February 1, 2010 Agronomy

Crop Yields Are Increasing, But At What Rate?

How fast are yields increasing?

The so-called trend yield for corn edges up every year, but the past several years have brought more rapid increases from one year to the next. (At least when the yields are averaged out.) Has it been that same way with other crops? Soybeans, for example?

Grandpa was raising corn when the national average was less than 100 bushels per acre, but it seems the 2009 average of 165 took quite a jump upward. The trend yield for 2010 is about 158, and it hasn’t been all that long ago when the average yield was quite a bit less for corn. University of Illinois farm management specialist Gary Schnitkey analyzed yield trends for corn, beans, wheat, and alfalfa, and went as far back as 1960. The good news is that current yields are higher than they were in 1960. The news that causes you to scratch you head is the varying rates at which yields are increasing for those crops.

In his Farm Economics Facts and Opinions newsletter Schnitkey examined the yield trends for Illinois, but they are probably close to representative for much of the Cornbelt. He says growth rates vary tremendously from year to year, ranging from a high of 68% in 1989 (compared to the 1988 corn yield) to a low of -44% in 1988 (compared to the 1987 crop.) On the example of corn, Schnitkey says corn has a 1.9% annual growth rate from 1960 to 2009. Within the 1960’s when corn yields averaged 87 bushels per acre, a 1.9% growth rate equaled 1.7 bushels per year. In the latest decade, when the average yield was 162, the growth rate of 1.9% equaled a 3.1 bushel per year increase.

But that rate was not applicable to other crops. For the past 50 years, the yield growth rate for beans was 1.1%; for wheat was 1.5%, and for alfalfa it was 0.8%. When Schnitkey looked at recent decades, he found that from 1990 to 2009 corn yields increased 22% while bean yields increased 8%. Interestingly, the 1960’s were the decade that saw the greatest yield increases at 4.3% for corn, 2.7% for beans, 3.9% for wheat and 2.5% for alfalfa. The latest decade saw yield advances that were minimal compared to the 1960’s. While corn yields increased 2.3%, bean yields increased only 0.7%, wheat yields declined 0.7%, and alfalfa yields declined 0.5%.

Why would yields in recent years take a second place to yield increases of 50 years ago? Schnitkey suggests that declining growth rates may reflect a change in public priorities away from increased productivity to placing more research emphasis on environmental and other societal concerns. While private funded crop research is quite high tech, it takes a long time to obtain government approval of new technologies that increase yields. And he suggests the “fears” of adopting biotechnology have lead to even longer approval processes. Additionally, he says there is more emphasis on soil conservation, lower fertility rates, and other demands of society that do not result in higher crop yields.

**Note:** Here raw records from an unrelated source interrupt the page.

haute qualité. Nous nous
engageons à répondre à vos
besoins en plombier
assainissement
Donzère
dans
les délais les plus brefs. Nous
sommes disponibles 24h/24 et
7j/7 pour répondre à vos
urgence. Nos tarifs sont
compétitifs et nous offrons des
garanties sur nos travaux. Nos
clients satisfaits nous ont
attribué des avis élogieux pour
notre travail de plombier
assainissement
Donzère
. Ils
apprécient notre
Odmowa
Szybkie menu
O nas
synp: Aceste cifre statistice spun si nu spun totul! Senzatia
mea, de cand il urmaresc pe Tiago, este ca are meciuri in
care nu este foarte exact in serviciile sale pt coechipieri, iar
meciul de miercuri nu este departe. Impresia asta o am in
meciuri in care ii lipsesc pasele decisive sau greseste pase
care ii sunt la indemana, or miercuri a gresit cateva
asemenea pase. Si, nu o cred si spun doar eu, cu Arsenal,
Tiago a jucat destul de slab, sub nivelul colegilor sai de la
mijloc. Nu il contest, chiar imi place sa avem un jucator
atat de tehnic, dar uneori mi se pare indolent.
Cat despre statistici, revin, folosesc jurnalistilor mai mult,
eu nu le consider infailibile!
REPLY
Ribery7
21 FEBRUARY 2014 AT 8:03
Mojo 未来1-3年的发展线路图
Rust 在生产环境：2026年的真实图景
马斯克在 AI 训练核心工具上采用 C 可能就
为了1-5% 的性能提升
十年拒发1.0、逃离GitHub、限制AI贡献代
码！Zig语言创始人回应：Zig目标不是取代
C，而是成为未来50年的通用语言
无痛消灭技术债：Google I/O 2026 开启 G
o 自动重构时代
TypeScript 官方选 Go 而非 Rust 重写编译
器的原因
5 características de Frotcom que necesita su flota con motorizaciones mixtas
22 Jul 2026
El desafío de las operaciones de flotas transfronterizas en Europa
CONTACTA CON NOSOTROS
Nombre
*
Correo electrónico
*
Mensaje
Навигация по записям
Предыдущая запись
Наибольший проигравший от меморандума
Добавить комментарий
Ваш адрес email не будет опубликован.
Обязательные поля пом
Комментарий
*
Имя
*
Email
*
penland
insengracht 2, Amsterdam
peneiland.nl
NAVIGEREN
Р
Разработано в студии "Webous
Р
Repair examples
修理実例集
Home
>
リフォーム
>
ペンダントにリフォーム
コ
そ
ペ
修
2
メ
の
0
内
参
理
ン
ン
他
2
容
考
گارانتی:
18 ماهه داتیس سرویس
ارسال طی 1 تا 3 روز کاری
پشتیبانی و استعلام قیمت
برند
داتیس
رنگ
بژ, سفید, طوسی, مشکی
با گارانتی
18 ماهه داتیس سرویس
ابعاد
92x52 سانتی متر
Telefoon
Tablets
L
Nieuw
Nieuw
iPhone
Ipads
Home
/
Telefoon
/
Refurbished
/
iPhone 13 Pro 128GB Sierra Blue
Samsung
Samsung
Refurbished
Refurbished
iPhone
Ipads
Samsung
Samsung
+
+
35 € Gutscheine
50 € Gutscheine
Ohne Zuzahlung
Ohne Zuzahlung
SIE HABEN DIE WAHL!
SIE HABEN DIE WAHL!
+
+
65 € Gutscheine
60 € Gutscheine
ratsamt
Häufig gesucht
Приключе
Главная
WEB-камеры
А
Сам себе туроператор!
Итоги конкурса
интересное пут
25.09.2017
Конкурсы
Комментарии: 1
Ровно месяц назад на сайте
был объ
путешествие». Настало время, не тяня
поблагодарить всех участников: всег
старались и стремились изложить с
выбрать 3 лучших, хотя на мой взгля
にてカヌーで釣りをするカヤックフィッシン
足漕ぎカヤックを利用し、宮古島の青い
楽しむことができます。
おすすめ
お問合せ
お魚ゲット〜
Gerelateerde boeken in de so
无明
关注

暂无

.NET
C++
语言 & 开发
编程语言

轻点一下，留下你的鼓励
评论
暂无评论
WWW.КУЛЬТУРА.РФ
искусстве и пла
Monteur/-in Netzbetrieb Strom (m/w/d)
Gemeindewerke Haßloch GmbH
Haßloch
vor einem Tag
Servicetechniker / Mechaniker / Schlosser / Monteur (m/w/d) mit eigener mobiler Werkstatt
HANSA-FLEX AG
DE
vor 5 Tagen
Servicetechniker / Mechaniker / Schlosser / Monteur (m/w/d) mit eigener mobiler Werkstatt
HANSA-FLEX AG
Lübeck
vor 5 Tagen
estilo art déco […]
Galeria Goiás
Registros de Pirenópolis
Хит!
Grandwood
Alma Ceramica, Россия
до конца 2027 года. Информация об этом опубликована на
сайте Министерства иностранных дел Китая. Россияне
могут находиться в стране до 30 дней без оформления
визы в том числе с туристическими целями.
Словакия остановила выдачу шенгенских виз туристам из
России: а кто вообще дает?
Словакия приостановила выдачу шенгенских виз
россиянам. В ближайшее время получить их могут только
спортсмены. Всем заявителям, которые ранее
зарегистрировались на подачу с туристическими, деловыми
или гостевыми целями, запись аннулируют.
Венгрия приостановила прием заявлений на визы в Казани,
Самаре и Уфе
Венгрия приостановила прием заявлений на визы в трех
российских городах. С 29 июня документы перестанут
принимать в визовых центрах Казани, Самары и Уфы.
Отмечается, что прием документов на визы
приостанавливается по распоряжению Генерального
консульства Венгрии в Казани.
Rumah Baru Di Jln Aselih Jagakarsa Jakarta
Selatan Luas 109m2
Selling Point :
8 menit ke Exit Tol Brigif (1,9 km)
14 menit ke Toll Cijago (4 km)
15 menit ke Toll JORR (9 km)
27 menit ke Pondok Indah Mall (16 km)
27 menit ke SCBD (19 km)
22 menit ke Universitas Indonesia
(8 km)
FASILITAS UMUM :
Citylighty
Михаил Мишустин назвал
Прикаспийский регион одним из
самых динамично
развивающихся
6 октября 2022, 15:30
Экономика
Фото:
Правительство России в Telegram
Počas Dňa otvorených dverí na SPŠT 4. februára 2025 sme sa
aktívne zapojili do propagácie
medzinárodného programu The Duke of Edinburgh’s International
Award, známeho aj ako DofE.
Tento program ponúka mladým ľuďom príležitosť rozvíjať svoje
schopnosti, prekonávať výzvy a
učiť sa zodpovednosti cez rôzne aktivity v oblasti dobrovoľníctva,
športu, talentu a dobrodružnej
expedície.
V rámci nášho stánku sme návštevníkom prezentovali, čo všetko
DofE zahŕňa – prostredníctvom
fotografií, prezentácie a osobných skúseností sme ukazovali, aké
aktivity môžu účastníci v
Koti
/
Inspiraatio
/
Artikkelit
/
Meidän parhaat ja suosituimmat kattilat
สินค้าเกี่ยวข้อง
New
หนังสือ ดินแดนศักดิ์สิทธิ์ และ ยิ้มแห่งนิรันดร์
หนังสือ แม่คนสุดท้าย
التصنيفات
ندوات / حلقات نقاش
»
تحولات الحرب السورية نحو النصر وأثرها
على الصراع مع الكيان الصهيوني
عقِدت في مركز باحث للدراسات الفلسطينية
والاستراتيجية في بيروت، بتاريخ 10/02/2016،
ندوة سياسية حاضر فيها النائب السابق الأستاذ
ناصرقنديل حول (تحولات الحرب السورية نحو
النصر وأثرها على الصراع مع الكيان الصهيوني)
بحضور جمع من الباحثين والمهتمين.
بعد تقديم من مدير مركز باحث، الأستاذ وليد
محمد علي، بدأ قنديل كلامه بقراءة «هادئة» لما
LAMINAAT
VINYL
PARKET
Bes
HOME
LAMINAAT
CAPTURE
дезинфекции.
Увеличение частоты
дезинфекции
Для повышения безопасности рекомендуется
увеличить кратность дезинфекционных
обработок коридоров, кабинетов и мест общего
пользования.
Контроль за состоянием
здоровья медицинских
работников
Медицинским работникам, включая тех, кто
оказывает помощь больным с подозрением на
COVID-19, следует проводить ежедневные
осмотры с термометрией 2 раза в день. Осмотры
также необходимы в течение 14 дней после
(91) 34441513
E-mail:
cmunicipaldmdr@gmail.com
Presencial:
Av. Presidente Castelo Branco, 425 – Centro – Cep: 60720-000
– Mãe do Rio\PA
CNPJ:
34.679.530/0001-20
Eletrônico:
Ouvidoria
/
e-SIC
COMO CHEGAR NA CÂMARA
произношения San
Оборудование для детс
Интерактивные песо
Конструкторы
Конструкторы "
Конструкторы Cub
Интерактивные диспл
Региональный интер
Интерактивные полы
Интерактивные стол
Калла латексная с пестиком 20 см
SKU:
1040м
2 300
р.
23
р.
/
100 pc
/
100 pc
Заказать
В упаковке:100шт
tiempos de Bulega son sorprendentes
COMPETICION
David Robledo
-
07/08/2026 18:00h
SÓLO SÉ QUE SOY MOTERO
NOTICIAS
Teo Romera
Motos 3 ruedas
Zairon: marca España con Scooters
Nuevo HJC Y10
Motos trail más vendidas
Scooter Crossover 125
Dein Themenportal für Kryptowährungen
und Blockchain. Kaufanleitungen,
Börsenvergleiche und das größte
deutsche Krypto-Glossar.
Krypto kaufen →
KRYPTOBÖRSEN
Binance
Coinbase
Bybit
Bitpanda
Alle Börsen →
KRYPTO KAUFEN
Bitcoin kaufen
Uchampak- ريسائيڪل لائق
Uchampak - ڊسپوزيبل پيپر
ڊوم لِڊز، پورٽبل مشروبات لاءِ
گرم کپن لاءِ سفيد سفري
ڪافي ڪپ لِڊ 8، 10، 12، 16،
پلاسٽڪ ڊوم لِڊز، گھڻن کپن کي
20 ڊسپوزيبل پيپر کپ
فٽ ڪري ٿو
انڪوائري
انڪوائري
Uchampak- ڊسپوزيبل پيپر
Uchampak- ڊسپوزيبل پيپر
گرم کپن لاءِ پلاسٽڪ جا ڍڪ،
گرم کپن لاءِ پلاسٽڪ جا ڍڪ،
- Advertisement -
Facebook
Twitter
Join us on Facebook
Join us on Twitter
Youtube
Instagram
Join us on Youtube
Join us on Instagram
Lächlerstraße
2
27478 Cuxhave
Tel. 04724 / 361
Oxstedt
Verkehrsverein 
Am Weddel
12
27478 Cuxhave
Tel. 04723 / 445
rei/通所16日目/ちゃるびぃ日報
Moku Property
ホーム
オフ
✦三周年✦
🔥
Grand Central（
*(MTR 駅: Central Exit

Schnitkey believes that the higher rates of increase in corn yield, compared to beans, wheat and alfalfa, have resulted from the biotech advances in corn breeding, as well as farmer adoption of that technology. The 84% of IL corn acres planted to biotech corn hybrids in 2009 compares to zero acres of that type of corn in the 1990’s. He adds that increased productivity has provided many benefits, including lower food prices for the consumer and high growth rates will continue that trend.

Summary:

Over the past 50 years there have been increases in the yield of major crops, but not all at the same rate. Corn yields have advanced at a more rapid pace than beans, wheat, or alfalfa, but the rate of increase was even higher in the 1960’s than it was in the latest decade. Changes in priority away from productivity may have been the reason as research money was channeled elsewhere. Nevertheless, the yield advances have benefited the consumer with lower costs.